Q. The programs offered by Future Lab also draw attention due to the fact that they are operated through a systemic connection with Orange Planet and Smilegate Investment. What kind of synergy could we expect from this?
For example, a creator who has participated in a Future Lab program can receive aid from Smilegate’s entrepreneurship aid foundation Orange Planet and land investment from Smilegate Investment during the scale-up process. We expect that the base of the creative ecosystem will expand if creators can engage in creative activities and receive systemic aid in their entrepreneurship process.
In particular, we have created a virtuous cycle where creators who have grown through various programs of Future Lab serve as mentors to support and cheer on younger creators. This is also a very significant feat for us. Donations from senior creators are used to host exhibitions to support creators who are in their early phases as creators. If the donations from seniors are seeds, then trees will grow from these seeds, and these tree will eventually grow to fruition. All of these processes are truly enjoyable and rewarding.
Q. Future Lab has had some noteworthy achievements, such as Burning Beaver 2022, held in December last year. How do you feel about this?

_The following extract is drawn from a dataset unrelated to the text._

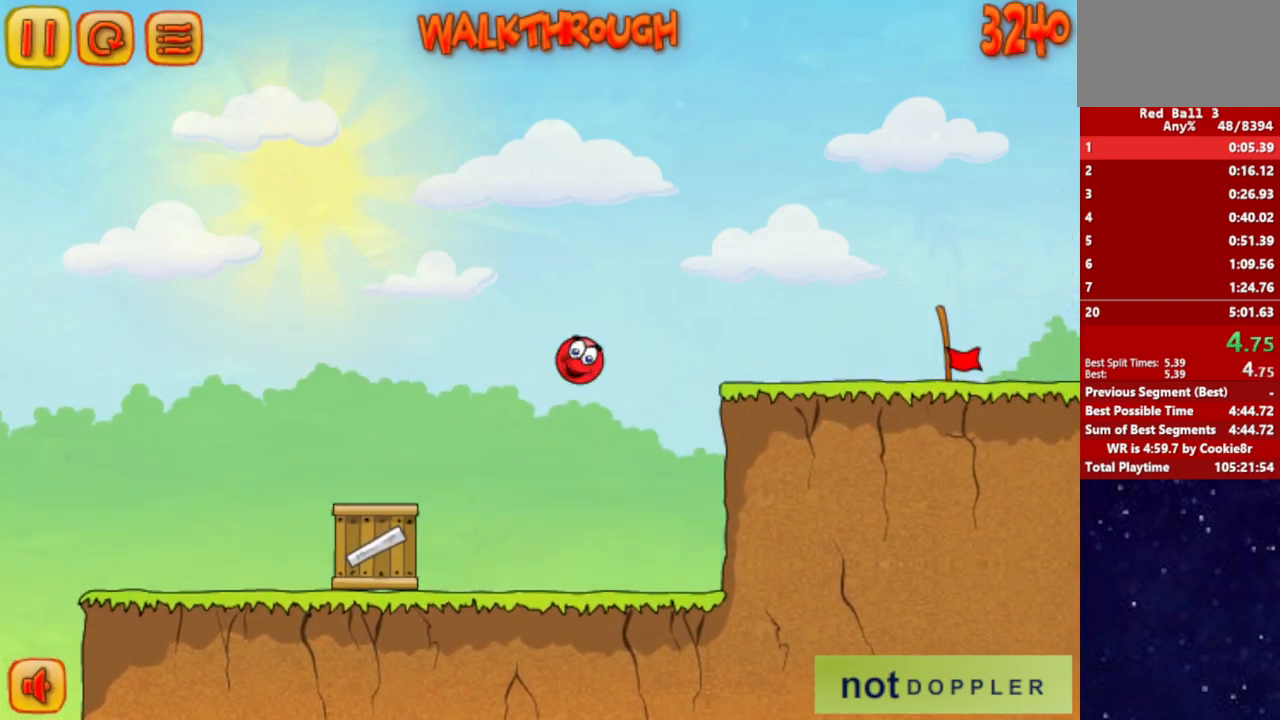
{"keys": ["right"], "events": [[83, "up", "up"]]}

One of the significances of indie game festival Burning Beaver 2022 is that it was welcomed and received support from creators developing indie games. There were difficulties, as this was our first time hosting the festival, but it was encouraging that indie games and the general public came in contact and the indie games were showcased to a wider audience at Garosu-gil, one of the most popular destinations in Seoul. It is a symbolic achievement that indie games, which had mostly been enjoyed by small exclusive groups previously, have been showcased to a wider audience in the general public. Future Lab is proud that we were able to establish a platform where those who have created indie games and pioneered their indie game businesses were able to showcase the products of their hard work to the general public through Burning Beaver 2022.
Also, we invited Professor Mitchel Resnick of MIT Media Lab and hosted Connecting Dots: The Expanding World of Creativity in December. At this conference, a college student who had previously attended one of Future Lab’s programs during his adolescence gave a presentation and said, “My experience at Future Lab was a nourishment for growth.” Hearing this was a memorable moment for me. I was also very grateful to receive feedback from many educators who attended the conference stating that the sincere presentation from this college student rang true and deep.
Q. Please tell us about the plans and goals of Future Lab for 2023.
In 2023, we are collaborating with Epic Games Korea for the Unreal Engine Programmer Development Program. This program is the first of its kind in the Korean gaming industry. We expect this program to help realize the strengths of Future Lab’s values in creativity, originality, and entrepreneurship in various ways. We also plan to make Burning Beaver a more complete festival.
In addition, we have plans for the beta launch of the online learning platform ‘Future Lab Meta’ for children and youths. With the metaverse capable of bilateral communication, we expect that children will come to learn naturally through the process of realizing their creativity and creating their own unique work.
Future Lab plans to continue its effort to build a healthy ecosystem for creativity and entrepreneurship through education programs, indie game festivals, and the launch of new services in 2023.
* People Insight
‘People Insight’ is a corner where the audience can meet people with relevant insights to promote the corporate culture of Smilegate, which emphasizes the importance of creativity and originality. It provides an opportunity for the audience to think once again about the value and significance of the creativity and original work pursued by Smilegate through the various experiences and knowledge shared by the guest speakers.